師は無言で、弟子が背にしている少女を見下ろす。対する少女は、不気味な赤い眼光にびくりと肩を震わせるが、目を逸らさずに向かい合う。
しばらくの間続いた無言の見つめ合いののち、先に目を逸らしたのは、師の方だった。
「……勝手にしろ。お前の言う通り、己は手を貸さん」
「…! うん!」
肩をすくめ、椅子から腰をあげた師の返答に、アザミは満面の笑顔になって力強く頷いた。
師はそれに横目をくれると、鈍い靴音を響かせ、部屋の奥に歩き出していく。
「先に、昨晩作った煮汁を保存してあるから、適当に温めて飲ませてやれ。その様子では、碌な物を食えていまい。流動食から腹に入れてやれ」
「うん…!」
「その濡れ鼠の格好もどうにかしてやれ…その分じゃ入り方もわかるまい、お前も一緒に入れ。風呂を沸かしておくから、上がったらお前の昔の服でも貸してやれ。埃を被っているだろうが、ないよりマシだ」
「う、うん…!」
「寝床はお前の部屋でいいだろう……製薬道具は片付けておくことだ。うっかりこぼしたら怪我では済まん…ほったらかしのままの着替えや本もどかさねば、横になる隙間などないぞ」
「……うん」
遠ざかっていく最中、師の口から送られる注意事項に、アザミは次第に渋い表情になる。なぜだか、引き受けたのは自分だが、自身の思慮の浅さを咎められているような、微妙な気分に陥らされる。
師弟のやりとりを見守っていた少女は、ぽかんと惚けたまま棒立ちになる。
そんな彼女の手を掴み、しゃがみ込んだアザミが、優しい笑みと共に少女と視線を合わせた。
「あんな感じでさ、お人好しなのに悪ぶる変な師匠だけど、怖がらないであげてね? 口ではああ言ってたけど、聞いての通り君のこと心配してくれてるからさ」
にこにこと、本心から迎え入れているのがわかる明るい笑顔に、少女はますます困惑の表情になる。

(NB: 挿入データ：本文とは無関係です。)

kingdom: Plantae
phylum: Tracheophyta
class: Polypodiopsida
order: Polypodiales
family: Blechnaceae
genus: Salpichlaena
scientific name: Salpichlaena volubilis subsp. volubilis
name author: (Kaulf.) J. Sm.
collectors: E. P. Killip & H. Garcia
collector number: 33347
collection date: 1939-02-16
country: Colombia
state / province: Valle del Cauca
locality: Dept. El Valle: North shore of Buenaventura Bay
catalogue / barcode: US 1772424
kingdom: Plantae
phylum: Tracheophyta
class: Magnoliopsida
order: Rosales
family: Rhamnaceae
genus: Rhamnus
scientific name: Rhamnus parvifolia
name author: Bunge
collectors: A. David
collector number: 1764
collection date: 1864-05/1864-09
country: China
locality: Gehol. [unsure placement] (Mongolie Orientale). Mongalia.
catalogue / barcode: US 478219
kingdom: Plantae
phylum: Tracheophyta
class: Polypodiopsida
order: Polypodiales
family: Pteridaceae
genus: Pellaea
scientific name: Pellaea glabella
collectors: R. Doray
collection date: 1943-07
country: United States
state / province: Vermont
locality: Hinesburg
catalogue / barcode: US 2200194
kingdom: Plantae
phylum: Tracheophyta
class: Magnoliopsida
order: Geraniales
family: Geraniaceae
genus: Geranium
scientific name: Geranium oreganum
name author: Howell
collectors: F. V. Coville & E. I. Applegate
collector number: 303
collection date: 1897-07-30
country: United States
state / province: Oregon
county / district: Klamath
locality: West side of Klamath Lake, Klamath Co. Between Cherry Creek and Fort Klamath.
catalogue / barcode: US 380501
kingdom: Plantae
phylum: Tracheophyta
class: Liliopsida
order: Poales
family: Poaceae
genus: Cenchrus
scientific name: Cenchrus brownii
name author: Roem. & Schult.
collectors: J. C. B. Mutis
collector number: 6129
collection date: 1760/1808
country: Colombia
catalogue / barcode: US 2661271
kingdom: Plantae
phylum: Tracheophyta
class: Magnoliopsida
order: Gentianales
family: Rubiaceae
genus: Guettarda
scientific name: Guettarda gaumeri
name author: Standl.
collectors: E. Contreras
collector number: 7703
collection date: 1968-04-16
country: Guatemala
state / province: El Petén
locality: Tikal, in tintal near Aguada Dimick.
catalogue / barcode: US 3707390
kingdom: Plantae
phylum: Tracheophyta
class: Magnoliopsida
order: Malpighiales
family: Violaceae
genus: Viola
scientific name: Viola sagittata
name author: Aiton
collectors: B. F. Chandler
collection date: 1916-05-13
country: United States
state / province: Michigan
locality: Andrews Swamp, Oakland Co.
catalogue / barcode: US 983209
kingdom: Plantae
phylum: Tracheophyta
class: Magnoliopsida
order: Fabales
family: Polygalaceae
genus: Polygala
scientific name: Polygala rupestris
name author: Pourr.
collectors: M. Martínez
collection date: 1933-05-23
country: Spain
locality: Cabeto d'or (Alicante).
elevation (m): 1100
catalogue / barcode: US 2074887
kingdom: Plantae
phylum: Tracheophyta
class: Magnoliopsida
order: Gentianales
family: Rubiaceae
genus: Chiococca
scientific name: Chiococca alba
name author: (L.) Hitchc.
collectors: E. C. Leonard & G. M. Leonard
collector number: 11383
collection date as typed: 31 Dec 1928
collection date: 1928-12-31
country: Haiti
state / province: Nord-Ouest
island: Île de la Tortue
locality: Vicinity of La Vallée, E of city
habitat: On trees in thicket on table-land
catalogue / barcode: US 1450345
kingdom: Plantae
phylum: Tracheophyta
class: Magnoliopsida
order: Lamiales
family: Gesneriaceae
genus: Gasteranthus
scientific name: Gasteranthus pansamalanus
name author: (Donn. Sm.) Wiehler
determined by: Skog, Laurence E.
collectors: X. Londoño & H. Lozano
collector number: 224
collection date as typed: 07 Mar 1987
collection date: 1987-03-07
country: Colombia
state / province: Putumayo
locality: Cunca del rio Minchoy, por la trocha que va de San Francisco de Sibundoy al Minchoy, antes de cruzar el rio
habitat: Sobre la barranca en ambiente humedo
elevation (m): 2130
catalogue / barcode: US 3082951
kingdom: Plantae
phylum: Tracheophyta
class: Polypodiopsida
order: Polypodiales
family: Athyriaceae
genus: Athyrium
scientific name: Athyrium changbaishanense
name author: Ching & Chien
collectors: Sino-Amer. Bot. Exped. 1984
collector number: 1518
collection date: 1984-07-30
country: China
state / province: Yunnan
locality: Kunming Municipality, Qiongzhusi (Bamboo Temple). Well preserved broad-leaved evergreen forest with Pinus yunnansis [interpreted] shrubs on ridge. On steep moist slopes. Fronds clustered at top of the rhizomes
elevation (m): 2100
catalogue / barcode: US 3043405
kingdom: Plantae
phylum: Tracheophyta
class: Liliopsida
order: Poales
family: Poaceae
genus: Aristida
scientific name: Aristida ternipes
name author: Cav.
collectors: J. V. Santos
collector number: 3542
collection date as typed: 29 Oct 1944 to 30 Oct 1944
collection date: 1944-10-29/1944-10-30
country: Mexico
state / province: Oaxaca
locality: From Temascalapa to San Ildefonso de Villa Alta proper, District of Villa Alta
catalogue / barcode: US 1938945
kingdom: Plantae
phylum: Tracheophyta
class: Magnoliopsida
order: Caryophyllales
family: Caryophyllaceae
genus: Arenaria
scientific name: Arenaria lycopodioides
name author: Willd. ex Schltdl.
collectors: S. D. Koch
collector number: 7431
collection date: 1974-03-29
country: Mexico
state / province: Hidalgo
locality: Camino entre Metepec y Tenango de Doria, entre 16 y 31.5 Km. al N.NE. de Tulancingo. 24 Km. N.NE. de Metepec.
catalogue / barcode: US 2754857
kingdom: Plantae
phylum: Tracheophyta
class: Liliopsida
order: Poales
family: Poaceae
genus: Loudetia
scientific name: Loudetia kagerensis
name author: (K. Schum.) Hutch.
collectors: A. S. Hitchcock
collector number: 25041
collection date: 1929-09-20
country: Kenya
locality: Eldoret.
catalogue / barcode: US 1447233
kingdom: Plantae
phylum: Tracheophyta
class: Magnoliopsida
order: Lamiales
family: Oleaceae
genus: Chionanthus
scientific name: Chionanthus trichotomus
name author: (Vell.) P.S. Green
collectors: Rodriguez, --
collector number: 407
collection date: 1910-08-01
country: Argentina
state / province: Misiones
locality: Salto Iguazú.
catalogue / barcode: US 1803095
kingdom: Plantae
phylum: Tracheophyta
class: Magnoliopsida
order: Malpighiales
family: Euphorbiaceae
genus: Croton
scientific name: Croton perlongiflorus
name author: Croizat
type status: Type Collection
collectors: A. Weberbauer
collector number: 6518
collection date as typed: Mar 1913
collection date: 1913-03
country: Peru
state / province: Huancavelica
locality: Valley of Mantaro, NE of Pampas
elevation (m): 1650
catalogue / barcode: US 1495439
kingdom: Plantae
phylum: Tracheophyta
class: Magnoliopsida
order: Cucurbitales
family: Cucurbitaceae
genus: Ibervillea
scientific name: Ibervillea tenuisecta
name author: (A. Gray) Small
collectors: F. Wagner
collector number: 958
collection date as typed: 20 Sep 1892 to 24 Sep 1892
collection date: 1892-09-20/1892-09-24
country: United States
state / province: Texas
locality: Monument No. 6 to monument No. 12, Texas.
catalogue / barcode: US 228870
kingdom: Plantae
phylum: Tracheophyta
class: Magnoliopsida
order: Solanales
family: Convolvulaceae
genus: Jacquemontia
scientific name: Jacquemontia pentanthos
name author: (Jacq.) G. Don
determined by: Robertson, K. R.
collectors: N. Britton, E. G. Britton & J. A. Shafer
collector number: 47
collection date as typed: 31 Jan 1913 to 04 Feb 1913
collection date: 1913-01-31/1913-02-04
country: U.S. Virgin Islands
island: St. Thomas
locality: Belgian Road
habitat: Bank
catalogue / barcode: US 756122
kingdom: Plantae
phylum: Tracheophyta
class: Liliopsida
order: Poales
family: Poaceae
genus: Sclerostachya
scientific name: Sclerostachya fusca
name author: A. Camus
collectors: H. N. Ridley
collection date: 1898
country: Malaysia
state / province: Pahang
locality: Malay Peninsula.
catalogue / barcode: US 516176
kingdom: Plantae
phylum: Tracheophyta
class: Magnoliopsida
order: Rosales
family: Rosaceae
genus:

本人の言葉も聞かないままに、この家で暮らす流れが出来上がってしまったことが、いまだに信じられない。何か、恐ろしいことでも考えているのではないかと、そんなことばかり考えてしまう。
「……どぅ、して」
「ん?」
「どうして……たすけ、て…くれる、の……?」
疑わしげな、恐れを孕んだ少女の問いに、アザミはんー、と虚空を見上げて考え込む。
しばらくの間、眉間に皺を寄せて唸っていた彼女は、やがて照れ臭そうに赤く染めた頬をかき、はにかみながら答えた。
「……似てたからかな、あたしに」
「似て、る…?」
「さーさー! 難しい話はこの辺にしといて! お師匠の言う通り風邪引いちゃうから、まずはお着替えして、その間にご飯用意しといてあげる。忙しくなるぞ〜」
無理やり話題を逸らし、大きな声をあげるアザミに促されるまま、少女は不思議そうに首をかしげたまま部屋の奥へと歩かされる。
相変わらず流されてばかりだったが、なぜだか今は、悪い気はしていなかった。